Deep sea sponges are not known for their mobility. After all, they lack muscles, nervous systems and organs. And forget about fins or feet to tour the arctic seabed.
However, new research suggests that these ancient life forms can and can actually get around – and far more than marine biologists believed. While examining hundreds of photos and videos of Arctic sponges, scientists at the Max Planck Institute for Marine Microbiology in Germany discovered a vast web of traces that were several feet long in the creatures’ wake.
“Sponges are one of the most primitive forms of animal life,” said Dr. Teresa Morganti, who led the study published in Current Biology on Monday. “At the beginning we were very skeptical. We thought, ‘That is not possible. Sponges cannot move. ‘”
For the study, Dr. Morganti and her colleagues took underwater images of Langseth Ridge, a mountain range not far from the North Pole that is almost a mile below the permanently ice-covered surface of the water. Despite their initial skepticism, they found evidence that the wild sponges not only moved in their cold habitat, but also changed direction and even went uphill.
“They’re more active than we think,” said Rachel Downey, a deep-sea sponge expert at Australian National University who wasn’t involved in the new study. “We have never received such evidence before.”
In a handful of experiments, researchers have shown that at least some species of sponges are able to crawl slowly by contracting and expanding over days and weeks. “It’s one thing to know that a sponge is capable of doing this in a laboratory. Seeing it play out in the wild is a different thing, ”said Stephanie Archer, a marine ecologist at the Louisiana Universities Marine Consortium who was not a contributor to the paper.

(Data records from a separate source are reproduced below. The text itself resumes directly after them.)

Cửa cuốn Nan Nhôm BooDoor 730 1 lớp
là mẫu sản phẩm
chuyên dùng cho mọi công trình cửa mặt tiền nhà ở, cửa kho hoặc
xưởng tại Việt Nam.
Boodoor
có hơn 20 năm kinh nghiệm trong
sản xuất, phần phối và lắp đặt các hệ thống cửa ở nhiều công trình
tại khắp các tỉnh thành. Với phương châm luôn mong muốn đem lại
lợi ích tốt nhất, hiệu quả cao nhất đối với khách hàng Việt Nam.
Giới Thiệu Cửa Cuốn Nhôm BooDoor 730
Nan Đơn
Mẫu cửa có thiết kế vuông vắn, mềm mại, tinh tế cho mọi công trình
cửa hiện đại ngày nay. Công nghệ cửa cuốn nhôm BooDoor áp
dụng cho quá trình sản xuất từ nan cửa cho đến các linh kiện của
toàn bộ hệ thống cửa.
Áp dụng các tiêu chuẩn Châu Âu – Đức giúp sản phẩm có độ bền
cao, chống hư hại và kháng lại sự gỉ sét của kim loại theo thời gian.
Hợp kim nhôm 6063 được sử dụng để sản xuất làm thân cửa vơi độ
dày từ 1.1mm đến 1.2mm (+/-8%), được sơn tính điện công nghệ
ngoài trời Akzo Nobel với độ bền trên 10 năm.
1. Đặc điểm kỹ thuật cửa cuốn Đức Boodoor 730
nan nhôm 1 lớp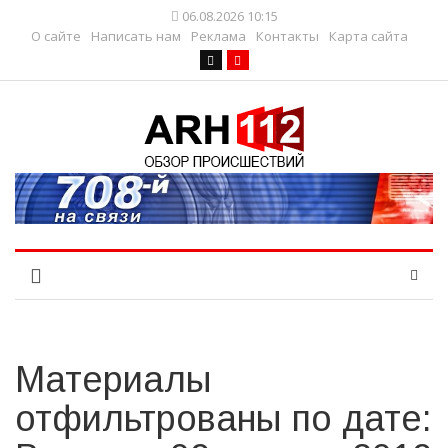
06.08.2026 10:15
О сайте
Написать нам
Реклама
Контакты
Карта сайта
Материалы
отфильтрованы по дате: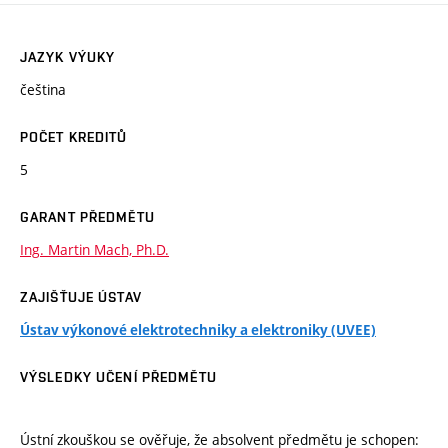
JAZYK VÝUKY
čeština
POČET KREDITŮ
5
GARANT PŘEDMĚTU
Ing. Martin Mach, Ph.D.
ZAJIŠŤUJE ÚSTAV
Ústav výkonové elektrotechniky a elektroniky (UVEE)
VÝSLEDKY UČENÍ PŘEDMĚTU
Ústní zkouškou se ověřuje, že absolvent předmětu je schopen: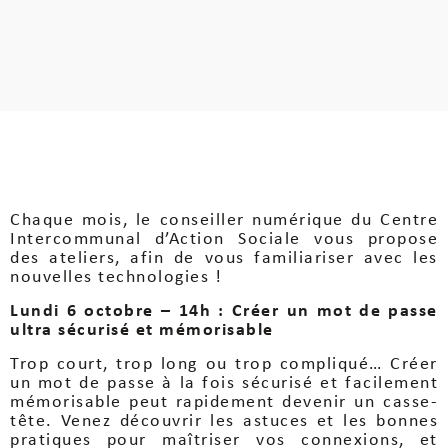
Chaque mois, le conseiller numérique du Centre
Intercommunal d’Action Sociale vous propose
des ateliers, afin de vous familiariser avec les
nouvelles technologies !
Lundi 6 octobre – 14h : Créer un mot de passe
ultra sécurisé et mémorisable
Trop court, trop long ou trop compliqué… Créer
un mot de passe à la fois sécurisé et facilement
mémorisable peut rapidement devenir un casse-
tête. Venez découvrir les astuces et les bonnes
pratiques pour maîtriser vos connexions, et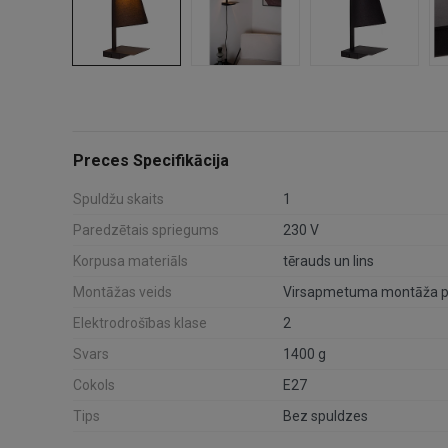
Preces Specifikācija
Spuldžu skaits
1
Paredzētais spriegums
230 V
Korpusa materiāls
tērauds un lins
Montāžas veids
Virsapmetuma montāža pi
Elektrodrošības klase
2
Svars
1400 g
Cokols
E27
Tips
Bez spuldzes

In order to gain an insight into the extreme habitat of the deep-sea sponges, Dr. Morganti’s team on videos and pictures taken in 2016 by Polarstern, a research vessel and icebreaker.
The Polarstern footage showed a community of more than 10,000 sponges (ranging in diameter from a dime to that of a hula hoop) so dense that they almost covered the upper peaks of Langseth Ridge.
Underneath and between the animals are interwoven traces of spicules, skeletal structures that are thrown off by the sponges. The researchers found that spicula traces were visible in 70 percent of the hundreds of live sponge images examined for the study.
How and why sea sponges move in the deep polar sea remains open, said Dr. Morganti. It is very likely that they will wiggle toward food or away from their birth parents, she said.
Marine biologists are also unsure of the age of the Langseth Ridge Trails, as the habitat is largely undisturbed by water currents. Deep-sea sponges can live for decades, centuries, or even millennia, and previous laboratory studies have measured sponge movement at a rate of four millimeters per day or a few millimeters per month (whichever estimate you consult).
“A snail would be so much faster,” said Ms. Downey. “It is likely that at this moment there are thousands of sponges moving around the world. We just don’t see it. When it came to Langseth Ridge’s network of spicule trails, she said, “These trails can be stop-start, stop-start for decades or even hundreds of years.”
Dr. Morganti’s ongoing research aims to explain how exactly marine sponges manage to survive – let alone migrate – on the cold, dark, nutrient-poor peaks of barren underwater mountains near the North Pole. “How can these massive sponges survive in such an extreme environment?” She said.
The spicula traces provide tantalizing evidence that sponges (despite their anatomical simplicity) may sense environmental stimuli and move towards food.
And since the sponge species on Langseth Ridge are also found in waters off the coasts of Norway, Russia, Canada, Greenland and Iceland, their newfound mobility may also be more widespread.
“This reminded me of why I fell in love with sponges,” said Dr. Archer about the new knowledge. “Every time we think we’ve found them out, they surprise us.”